Peaches Chung, UCLA

If you’ve ever been stuck in gridlock traffic on the 405 or circled the block looking for parking in L.A., you’ve experienced the kinds of problems Michael Manville has spent years researching and trying to solve.
As professor and chair of urban planning at the UCLA Luskin School of Public Affairs, Manville is reshaping how we think about transportation and housing in a sprawling city like Los Angeles and turning his research into real-world impact.
At the center of Manville’s transportation research is a deceptively simple idea: the way we price things matters, and how we price things shapes how we use them.
“Driving is too cheap, and housing is too expensive,” he said. “Driving isn’t cheap in the absolute sense of the word ‘cheap’ because cars aren’t cheap and gas isn’t free, but in the sense that it costs less than it should, because the full social costs of driving, like congestion, pollution, infrastructure wear, aren’t reflected in what we pay to use our roads.” The price of housing, meanwhile, is driven up by restrictive land-use policies that limit supply.

Manville’s first introduction into urban planning began in a newsroom while covering transportation and housing topics as a local reporter.

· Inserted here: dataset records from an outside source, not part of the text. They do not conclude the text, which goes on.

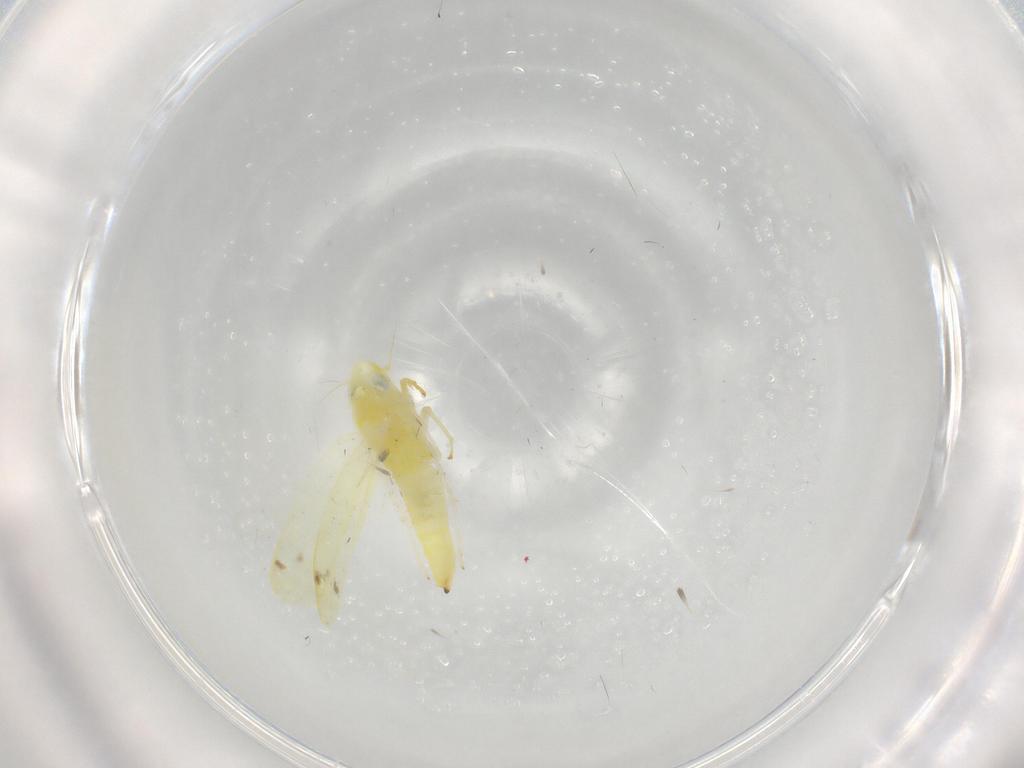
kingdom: Animalia
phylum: Arthropoda
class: Insecta
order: Hemiptera
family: Cicadellidae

When the newspaper he worked for went bankrupt, he joined the local planning commission. Eager to turn his newfound passion into a career, he enrolled in the urban planning master’s degree program at UCLA and after a summer as a research assistant, decided to pursue a Ph.D. Today, he leads the department that jumpstarted his second career.
Building on the groundbreaking work of his mentor Donald Shoup, former UCLA urban planning professor and pioneer in parking reform who famously argued that free or underpriced parking distorts urban development, Manville and many other experts in the field have expanded this logic more broadly, emphasizing that it’s not just parking that’s mispriced, it’s also the roads themselves.

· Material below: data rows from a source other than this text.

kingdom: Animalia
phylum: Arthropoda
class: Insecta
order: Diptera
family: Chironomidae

One proven strategy to address this is congestion pricing, a transportation policy that charges drivers a fee to use certain roads during peak traffic times. A controversial idea that has gained some traction in recent years, the goal primarily is to improve traffic flow and lower pollution, although it can also generate revenue for public transit and infrastructure.
It’s the idea that using roads during peak times should come with a price, just like electricity or water. “We meter every other government-owned utility,” Manville explains, “but not roads.”
“It’s the only system that we don’t charge prices for, and it’s not a coincidence that it’s the only system that colossally breaks down about two times a day,” he added.
Manville argues that the same basic principle we apply to everything else in our economy — pricing goods and services based on demand — should also apply to road usage.
Cities like Singapore prove it can work. In Singapore, dynamic tolling keeps traffic flowing at speeds of 45–55 mph. Manville argues that Los Angeles could reap similar benefits if it embraced the idea. “We’ve normalized the dysfunction of our transportation system,” he said. “But there’s nothing inherently fair about free roads, or unfair about charging for their use.”
For Manville, reimagining cities isn’t just about policy; it’s about turning research into practical, real-world implementation. At UCLA Luskin, that happens through teaching the next generation of planners, working directly with policymakers and ensuring research is more accessible to community members, he said. “The biggest impact we can have is making sure our students leave with the ability to weigh trade-offs — not chase perfect solutions,” he said.
When asked what he hopes for the next generation of urban planners who will be tasked to solve some of the most complicated issues our cities face today, Manville had some wisdom from his own experience as a young planner.
“I came to UCLA convinced there were a bunch of right answers,” he said.. “But the biggest lesson I’ve learned, and hope to pass on, is that progress comes from understanding the nuance and complexity of the issues we hope to solve. In a city as vast and diverse as L.A., differing perspectives are inevitable and real change begins with listening, especially to those you may not agree with.”